SELECTION:
That initial early-April foray into the woods hooked me hard: Over the next month, during their oh-so-brief season, I went morel hunting whenever possible. I can think of few pastimes more enjoyable than wandering through a just-greening forest in the sort of drifting, Zen-like mind-set necessary to the successful morchella searcher. Open forest with lots of older tulip poplar trees appear to provide the most bountiful morel ground in these parts, though they can and do grow just about anywhere--Starrs mentioned that he once found a lush fairy ring of morels in a manicured apartment complex lawn. Morel hunters of my acquaintance, though, are especially fond of Patapsco Valley State Park, where it is legal to gather fungi if not other native plants--though morel-hunting etiquette dictates carrying your booty in a mesh bag, so that the spores can scatter as you walk through the forest, paying for your supper by planting next year's 'shrooms.
Sad to say, morel season appears done for this year. But next April I plan to stroll the banks of the Gunpowder, enjoying the cold, damp weather, and keeping my eyes peeled for the funny wrinkled snouts of morel mushrooms poking up through last year's dead leaves. It's already on my calendar.
Savory Bread Pudding With Morels and Asparagus
Adapted from Deborah Madison's Local Flavors cookbook by way of Animal, Vegetable, Miracle by Barbara Kingsolver.
3 cups milk
spring onions with green shoots
1 loaf stale or toasted multigrain bread broken into crouton-sized pieces
1 pound asparagus
2 tablespoons. butter
1 pound morels (can use dried)
1/3 cup chopped parsley
3 tablespoons oregano
3 cups grated Swiss cheese
Add onions to milk in saucepan and bring to a boil, set aside to steep.
Pour milk over crumbs and allow bread to soak.
Chop asparagus into half-inch pieces and simmer three minutes in boiling water until bright green, then plunge into cold water.
Melt butter in skillet, cook mushrooms until tender; set aside.
Beat eggs until smooth.
Add herbs and plenty of salt and pepper.
Add breadcrumbs with remaining milk, asparagus and mushrooms with their juices, and two-thirds of the cheese.
Mix thoroughly and pour into a greased 8x12 pan.
Sprinkle remaining cheese on top and bake at 350 degrees for about 45 minutes (until puffy and golden).

DATA EXTRACT:
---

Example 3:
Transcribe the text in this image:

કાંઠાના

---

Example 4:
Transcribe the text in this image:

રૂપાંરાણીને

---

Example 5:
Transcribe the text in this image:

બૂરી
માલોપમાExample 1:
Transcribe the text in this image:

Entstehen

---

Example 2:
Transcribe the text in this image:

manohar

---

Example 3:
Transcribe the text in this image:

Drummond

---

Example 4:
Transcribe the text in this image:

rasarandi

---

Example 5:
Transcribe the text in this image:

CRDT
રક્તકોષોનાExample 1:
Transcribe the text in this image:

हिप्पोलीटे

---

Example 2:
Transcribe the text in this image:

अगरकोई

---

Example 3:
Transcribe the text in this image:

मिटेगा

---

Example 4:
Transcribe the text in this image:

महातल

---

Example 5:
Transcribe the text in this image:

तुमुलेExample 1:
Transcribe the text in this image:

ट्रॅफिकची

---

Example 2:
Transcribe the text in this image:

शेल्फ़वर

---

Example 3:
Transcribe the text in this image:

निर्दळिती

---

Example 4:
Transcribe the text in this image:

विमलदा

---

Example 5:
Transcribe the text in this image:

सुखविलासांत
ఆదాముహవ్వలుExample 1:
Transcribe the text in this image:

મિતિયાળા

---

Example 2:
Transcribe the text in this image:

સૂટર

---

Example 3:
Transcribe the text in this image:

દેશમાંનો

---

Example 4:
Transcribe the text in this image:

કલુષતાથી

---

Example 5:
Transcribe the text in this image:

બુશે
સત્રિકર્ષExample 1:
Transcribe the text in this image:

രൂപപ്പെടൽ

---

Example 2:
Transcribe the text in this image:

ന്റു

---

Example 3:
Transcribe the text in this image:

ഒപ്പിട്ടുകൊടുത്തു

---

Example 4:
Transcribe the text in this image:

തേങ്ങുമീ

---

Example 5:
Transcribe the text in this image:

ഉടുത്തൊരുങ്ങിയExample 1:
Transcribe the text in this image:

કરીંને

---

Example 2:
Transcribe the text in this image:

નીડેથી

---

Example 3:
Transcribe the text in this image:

WHAT TO PRODUCE: In the morel-hunting text, which state park are local morel hunters said to be especially fond of?

TASK ANSWER: Patapsco Valley State Park.